··· Recorded data ···

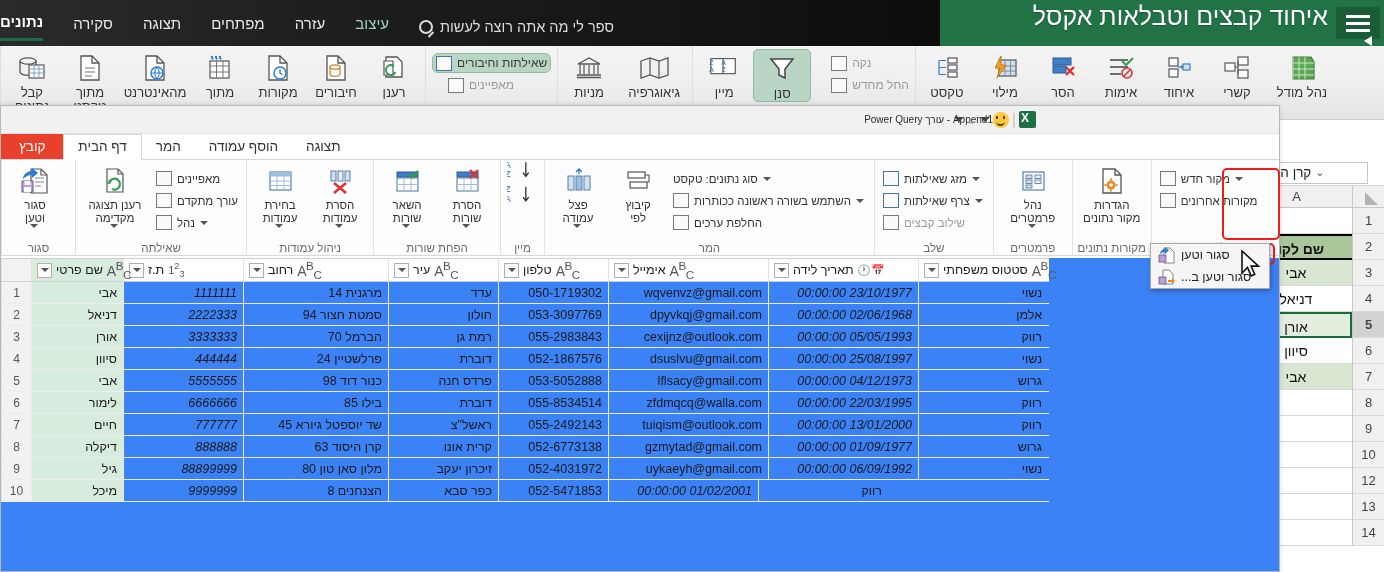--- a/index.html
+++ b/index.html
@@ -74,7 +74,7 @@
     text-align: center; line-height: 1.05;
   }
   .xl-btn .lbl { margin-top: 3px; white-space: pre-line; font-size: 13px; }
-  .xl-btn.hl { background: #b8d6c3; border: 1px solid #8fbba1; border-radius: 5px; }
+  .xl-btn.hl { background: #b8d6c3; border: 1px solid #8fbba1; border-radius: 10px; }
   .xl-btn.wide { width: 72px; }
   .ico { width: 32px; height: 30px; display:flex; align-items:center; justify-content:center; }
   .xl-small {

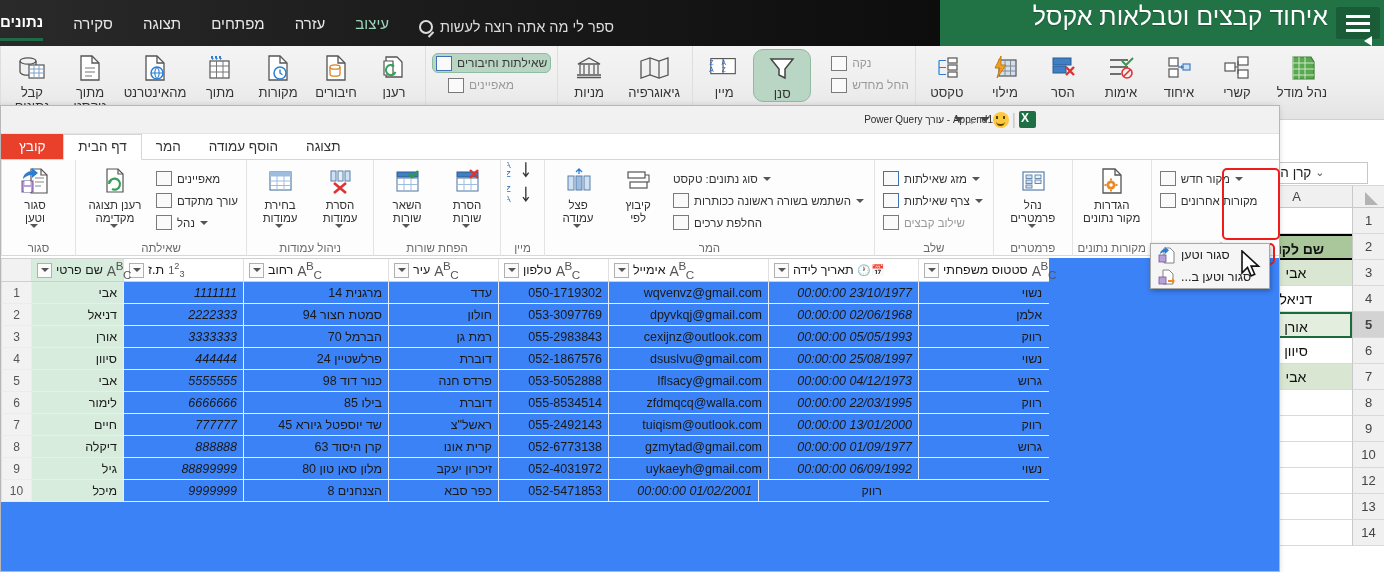--- a/index.html
+++ b/index.html
@@ -762,10 +762,6 @@
               <span>השתמש בשורה ראשונה ככותרות</span>
               <span class="caret-sm"></span>
             </div>
-            <div class="r">
-              <span class="sq"></span>
-              <span>החלפת ערכים</span>
-            </div>
           </div>
         </div>
         <div class="gname">המר</div>

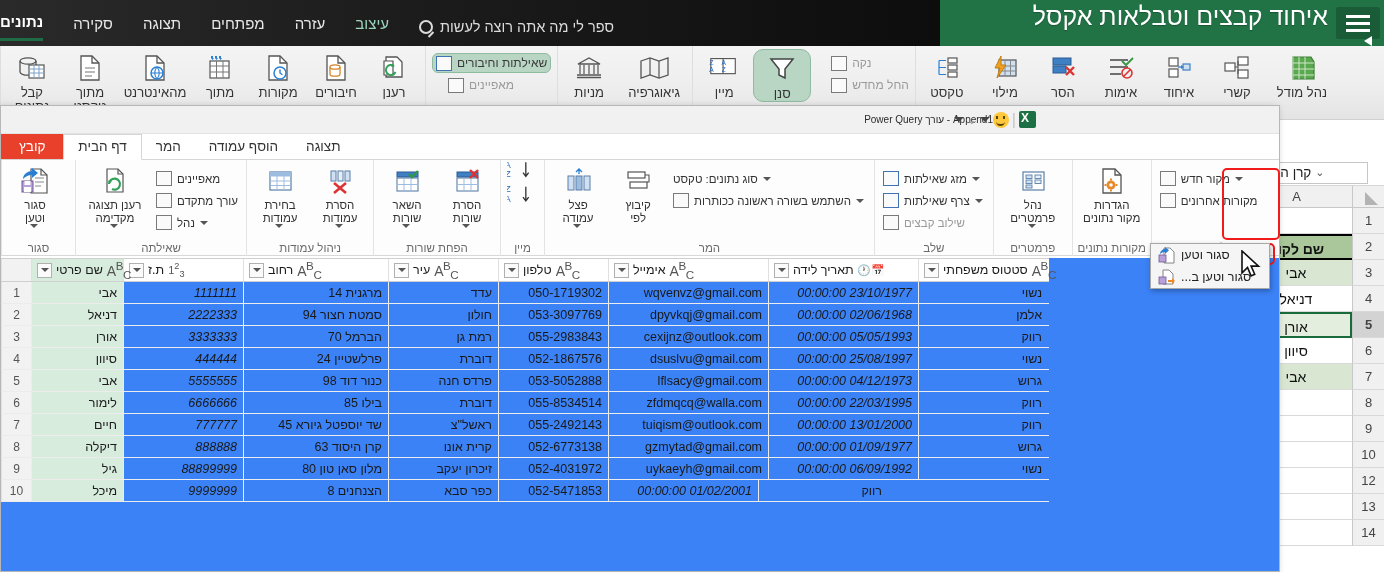--- a/index.html
+++ b/index.html
@@ -223,7 +223,7 @@
   .c-idx { width: 30px; }
   .c-name { width: 92px; }
   .c-id { width: 120px; }
-  .c-street { width: 145px; }
+  .c-street { width: 145px; align-items: flex-end; }
   .c-city { width: 110px; }
   .c-phone { width: 110px; }
   .c-email { width: 160px; }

···

- _Aim of the exercise_:
From the entries above, show each line that includes the string "items".

- _Answer to the problem_:
   .ico { width: 32px; height: 30px; display:flex; align-items:center; justify-content:center; }
+  .c-street { width: 145px; align-items: flex-end; }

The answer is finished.